#### [ABOUT THIS TASK]
Omitting all images, transcribe the listing word for word.

#### [DATA EXTRACT]

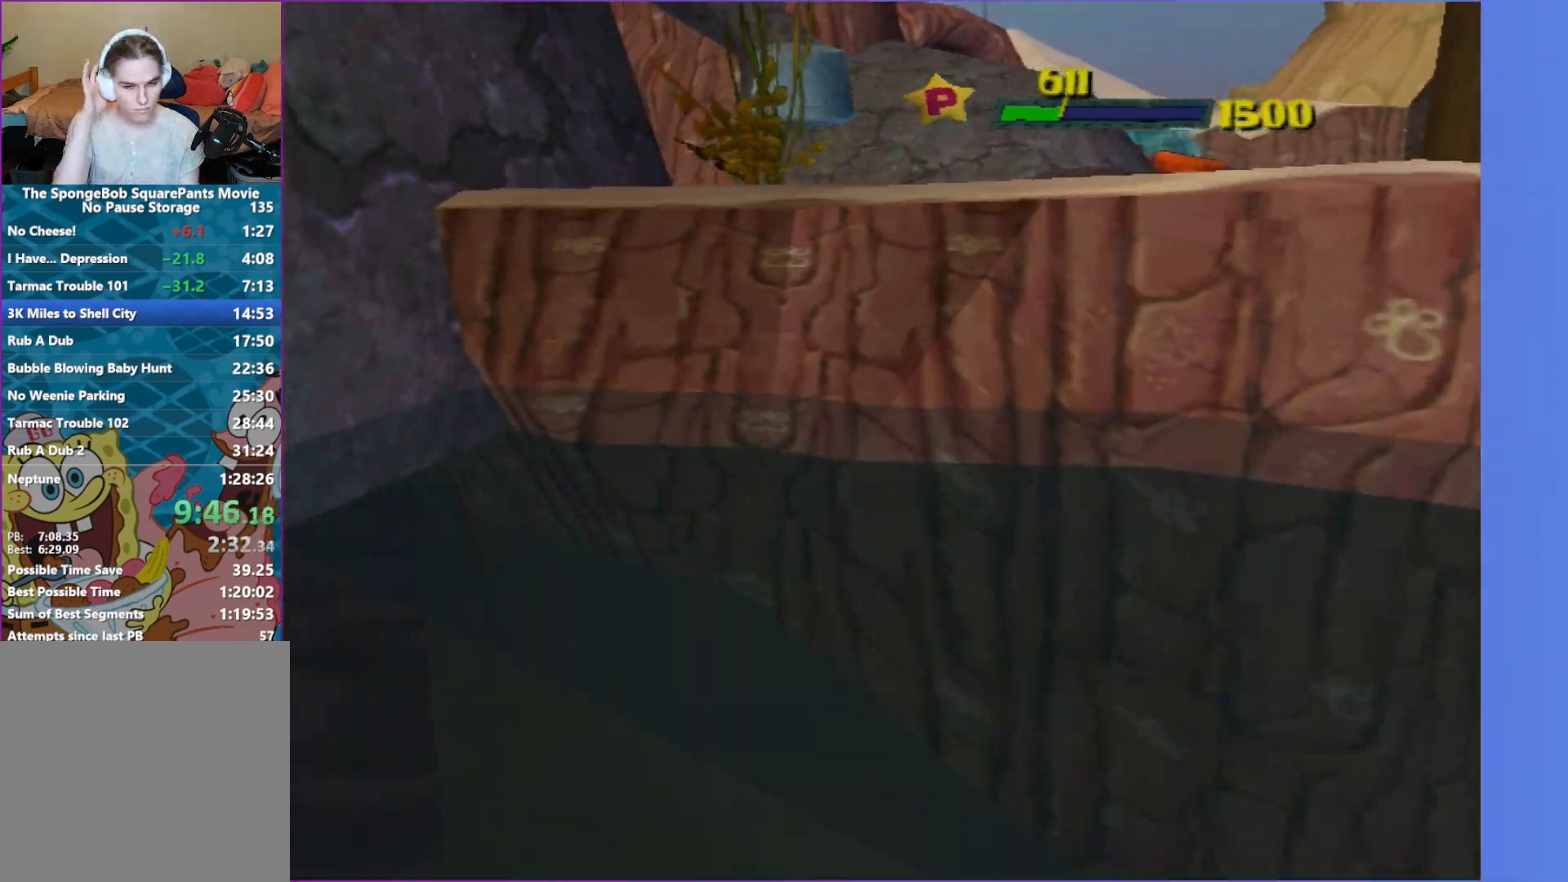
{"buttons": [], "left_stick": "up", "right_stick": "center", "events": [[333, "left_stick", "up"]]}
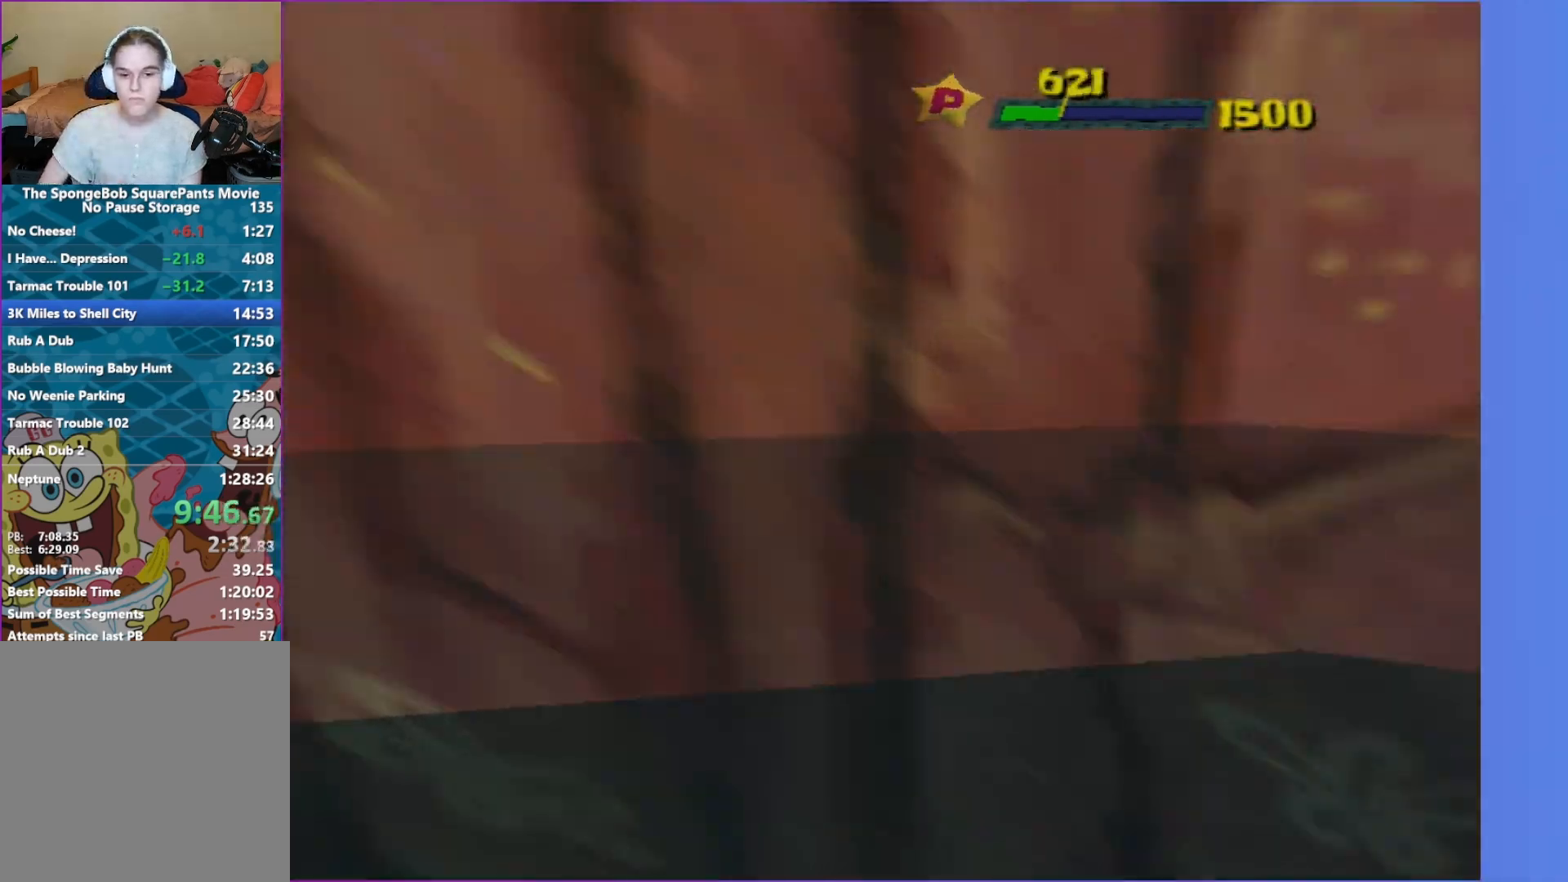
{"buttons": ["A"], "left_stick": "up-right", "right_stick": "center", "events": [[333, "left_stick", "up-left"], [483, "A", "down"], [483, "left_stick", "up-right"]]}
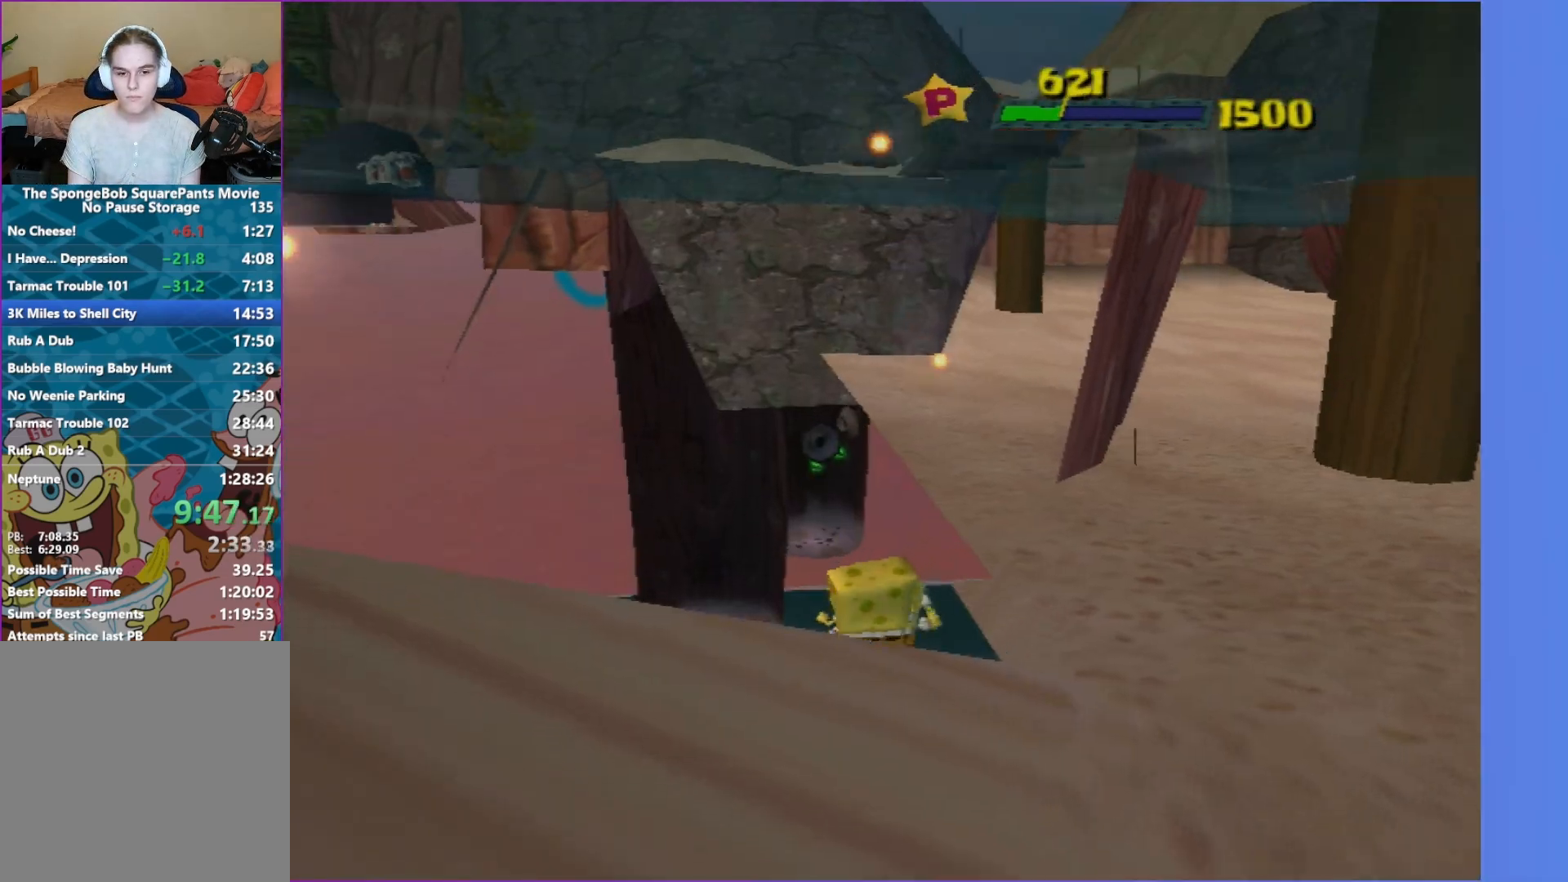
{"buttons": ["A"], "left_stick": "up", "right_stick": "center", "events": [[383, "A", "up"], [400, "left_stick", "up"], [500, "A", "down"]]}
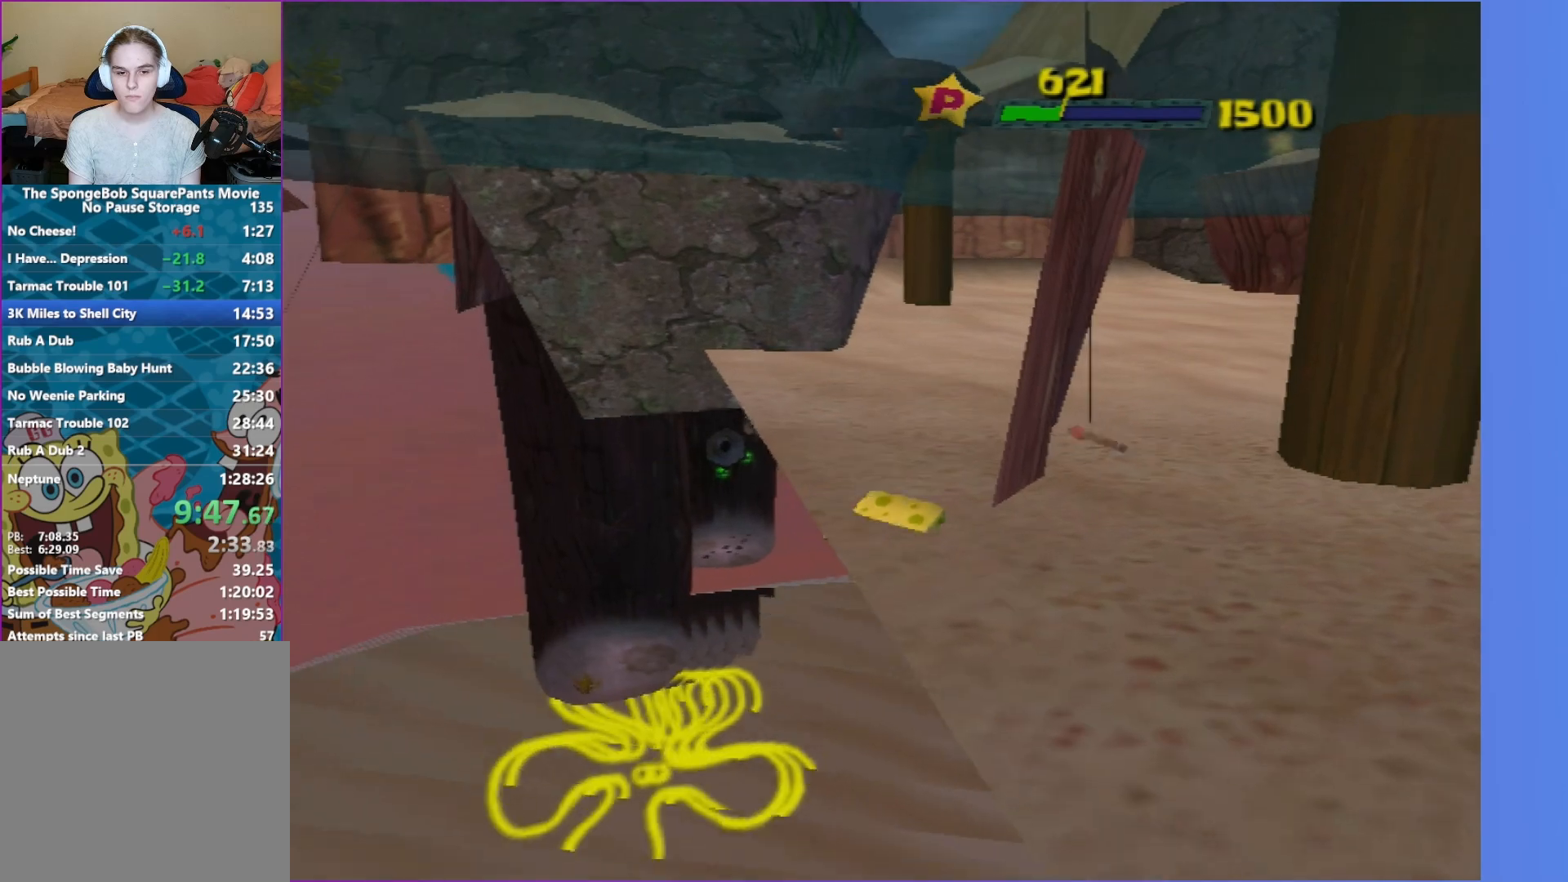
{"buttons": ["A"], "left_stick": "up", "right_stick": "center", "events": [[300, "A", "up"], [500, "A", "down"]]}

#### [ANSWER SPACE]
{"buttons": [], "left_stick": "up", "right_stick": "center", "events": [[333, "left_stick", "up"]]}
{"buttons": ["A"], "left_stick": "up-right", "right_stick": "center", "events": [[333, "left_stick", "up-left"], [483, "A", "down"], [483, "left_stick", "up-right"]]}
{"buttons": ["A"], "left_stick": "up", "right_stick": "center", "events": [[383, "A", "up"], [400, "left_stick", "up"], [500, "A", "down"]]}
{"buttons": ["A"], "left_stick": "up", "right_stick": "center", "events": [[300, "A", "up"], [500, "A", "down"]]}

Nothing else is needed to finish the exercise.